Heart of Stone: The open-source mass-radius calculator, ExoPlex, phase diagrams and adiabats for Exoplanets across a wide range of compositions

Among the observables for an individual exoplanet, mass and radius provide our only direct constraints on interior composition. Inferences on exoplanet bulk composition are usually made using so-called "mass-radius relations". In their most common form, mass-radius models assume simple mixtures of pure bridgmanite (MgSiO₃) mantles, pure Fe cores, and volatile layers in the form of water, or H₂/He atmospheres. These simple models often only allow for the coarse characterization of an exoplanet as either being water-, rock- or iron-dominated, while providing little information on its specific mineralogy or core chemistry. Determination of mineralogy is important for constraining mantle convection, dynamo action, and surface outgassing rates of volatile specie, thus providing first order constraints on atmospheric models needed for interpretation of transmission spectroscopic data. More advanced mass-radius models utilizing Gibbs minimization techniques have emerged in recent years, allowing for self-consistent determinations of exoplanet bulk compositions. These new models have allowed us to more specifically characterize individual planetary systems such as TRAPPIST-1. To date though, there exists no open-source mass-radius code capable of these sophisticated phase-equilibria calculations that is available to the exoplanet community at-large.
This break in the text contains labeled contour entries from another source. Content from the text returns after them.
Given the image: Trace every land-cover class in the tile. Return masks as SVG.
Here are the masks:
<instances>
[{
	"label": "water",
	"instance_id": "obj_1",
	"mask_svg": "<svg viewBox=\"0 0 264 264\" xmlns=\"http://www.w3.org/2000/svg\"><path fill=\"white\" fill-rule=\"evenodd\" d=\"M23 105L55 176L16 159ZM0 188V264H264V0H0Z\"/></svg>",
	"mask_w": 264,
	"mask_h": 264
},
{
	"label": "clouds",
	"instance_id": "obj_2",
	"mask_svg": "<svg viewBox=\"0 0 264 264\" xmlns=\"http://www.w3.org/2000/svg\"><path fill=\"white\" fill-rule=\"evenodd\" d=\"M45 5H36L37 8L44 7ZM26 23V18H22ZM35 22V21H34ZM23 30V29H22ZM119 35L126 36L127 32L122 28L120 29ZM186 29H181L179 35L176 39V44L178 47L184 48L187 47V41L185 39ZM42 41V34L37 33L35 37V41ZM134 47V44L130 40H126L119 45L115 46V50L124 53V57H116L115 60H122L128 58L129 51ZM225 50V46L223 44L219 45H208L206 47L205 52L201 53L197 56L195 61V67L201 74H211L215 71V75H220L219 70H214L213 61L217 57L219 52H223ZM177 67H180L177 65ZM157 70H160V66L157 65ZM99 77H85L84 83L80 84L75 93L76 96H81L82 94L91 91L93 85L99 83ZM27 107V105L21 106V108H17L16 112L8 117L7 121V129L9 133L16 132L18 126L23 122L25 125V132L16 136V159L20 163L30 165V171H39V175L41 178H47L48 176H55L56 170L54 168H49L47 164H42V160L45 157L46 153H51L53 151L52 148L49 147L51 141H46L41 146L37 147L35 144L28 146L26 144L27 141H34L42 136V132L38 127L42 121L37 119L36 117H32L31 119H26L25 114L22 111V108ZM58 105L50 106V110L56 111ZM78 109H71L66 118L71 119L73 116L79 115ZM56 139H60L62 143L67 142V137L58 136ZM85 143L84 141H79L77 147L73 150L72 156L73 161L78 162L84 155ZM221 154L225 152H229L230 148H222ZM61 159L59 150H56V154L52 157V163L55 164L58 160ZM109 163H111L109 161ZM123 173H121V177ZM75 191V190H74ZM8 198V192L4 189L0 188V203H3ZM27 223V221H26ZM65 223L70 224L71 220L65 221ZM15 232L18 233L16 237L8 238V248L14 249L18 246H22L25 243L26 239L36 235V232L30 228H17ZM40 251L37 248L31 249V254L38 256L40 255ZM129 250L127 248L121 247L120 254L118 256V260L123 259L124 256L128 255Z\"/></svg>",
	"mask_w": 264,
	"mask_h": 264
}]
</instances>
Here we present the open-source ExoPlex mass-radius-composition calculator, as well as detailed radial grids of pressure, adiabatic temperature, density, and mantle mineralogy for modeled rocky exoplanets between 0.1 and ~2 Earth radii. We consider a wide range of elemental compositions in the Fe-Mg-Si-Ca-Al-O system. ExoPlex includes full phase diagrams for each individual composition across a range of pressures and temperatures between 1 bar - 2.8 TPa and 1400 - 7000 K. We include the effects of light-element core chemistry, mantle FeO content and a water phase diagram including high-pressure ices. Representing over 200 Gb of publicly available data, the ExoPlex mass-radius-composition calculator and associated grids not only provide the exoplanet community with the most powerful tool to characterize exoplanet interiors, these results will aid the geophysical community looking to better constrain exoplanet dynamics.